January’s IP Trials Order contained a provision to use USF dollars to fund rural broadband “experiments” designed to deliver robust, high-speed, scalable broadband service. The language put out for comment on this new program potentially gives the FCC latitude to do any number of things in this space, including gigabit communities.
Exactly five days later, Congress spoke to this very same issue. Included in the Agricultural Act of 2014 (“The Farm Bill”) is a provision that allocates up to $50 million—$10 million per year for FY 2014-2018— to the U.S. Department of Agriculture (USDA) to create a Rural Gigabit Network Pilot Program.

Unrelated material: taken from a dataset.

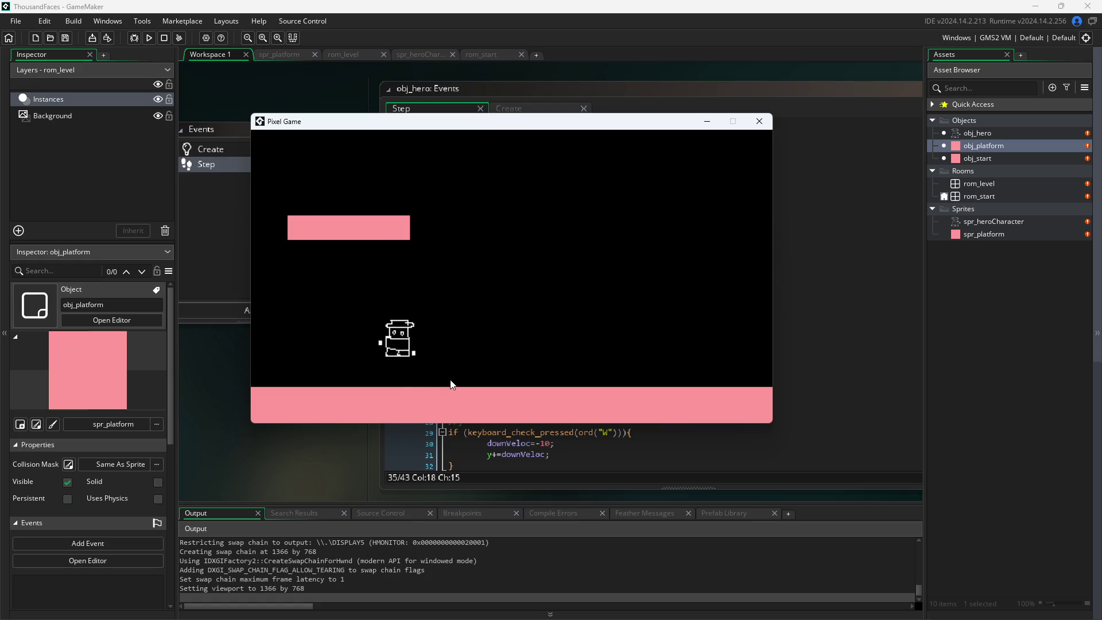
key("w")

To be eligible for these funds, a provider must be able to build out “ultra-high-speed Internet service” within three years in rural areas that lack such service.
I have raised a number of concerns about the FCC’s new rural broadband experiments. First, I worry how the new experiments will fit together with the high-cost universal service reforms that the FCC already adopted in 2011 and, despite my best efforts, I have not received an adequate explanation to date. Second, as configured, these experiments could divert needed funds away from expanding broadband access for all Americans in favor of funding very high-capacity projects for a select few anchor institutions. Third, I am very concerned about the ability of these experiments to succeed with one-time funding. And now, I believe that these experiments could duplicate the Congressionally-mandated gigabit pilot program. Instead of going down this path, the FCC should rethink the need for these experiments.

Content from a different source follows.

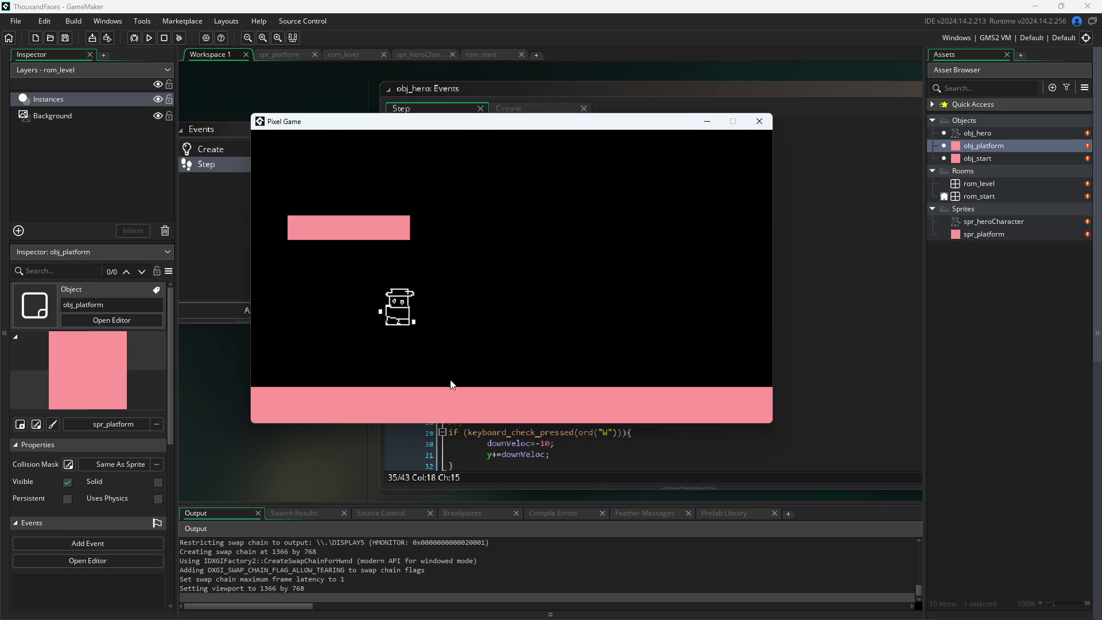
key("w")
key("w")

If the FCC does decide to press forward with its own rural broadband experiments, I will be looking to ensure that we abide by the following principles when deciding upon any final rules or approving any experiments:
1) No Duplication. First, the FCC’s experiments must accomplish something very different from the USDA’s pilot program. As I have said before, done well, rural broadband experiments might be useful to help us determine whether additional providers would be interested in serving consumers in rural America—particularly in the event that a current incumbent provider chooses not to participate in the universal service program in the future. Unfortunately, January’s Notice of Proposed Rulemaking seems to suggest that the FCC is more interested in funding a few higher-capacity broadband projects for a few institutions, which could be very similar to what the USDA will be doing. Second, the FCC must not fund experiments in areas that are served or will be served by USDA’s pilot program or existing providers. Such duplication makes no sense and goes against our obligation to spend every consumer dollar as efficiently and effectively as possible.
2) Rationalize Spending. In its Notice, the FCC contemplated spending between $50 - $100 million (or more) on its new experiments. Given the passage of the Farm Bill, which authorizes $50 million for the USDA’s pilot program, the FCC needs to take this significant funding into account and scale down our own budget accordingly.
3) Ensure Qualified Participants. The Farm Bill requires that those participating in the USDA pilot program demonstrate that they are capable of providing service. The FCC should do no less. We must not dedicate limited funding to wishes and whims, but only to verifiable, concrete plans from companies that can actually build and operate a sustainable broadband network after the one-time FCC support ends—because it will end. The FCC should not approve any scenario where a new network funded through the experiments will cease to operate unless continued dollars keep flowing from the Universal Service Fund after the program ends.
4) Don’t Zap Focus. The FCC experiments have the potential to divert limited staff resources from a main priority: following through on transforming our high-cost universal service fund into a program that is sustainable in the 21st Century. While I may not agree with all of the 2011 reforms, the high-cost programs account for $4.5 billion annually and require considerable attention. Staff workshops, webinars, presentations, guidance and oversight will be needed to achieve success on any new experiments. But these take significant time and staff hours.
Our job at the Commission is to carry out the will and direction enacted by Congress. Given the passage of the Farm Bill, we should consider ending our own rural broadband experiments and instead focus on supporting and learning from the USDA’s Rural Gigabit Network Pilot Program.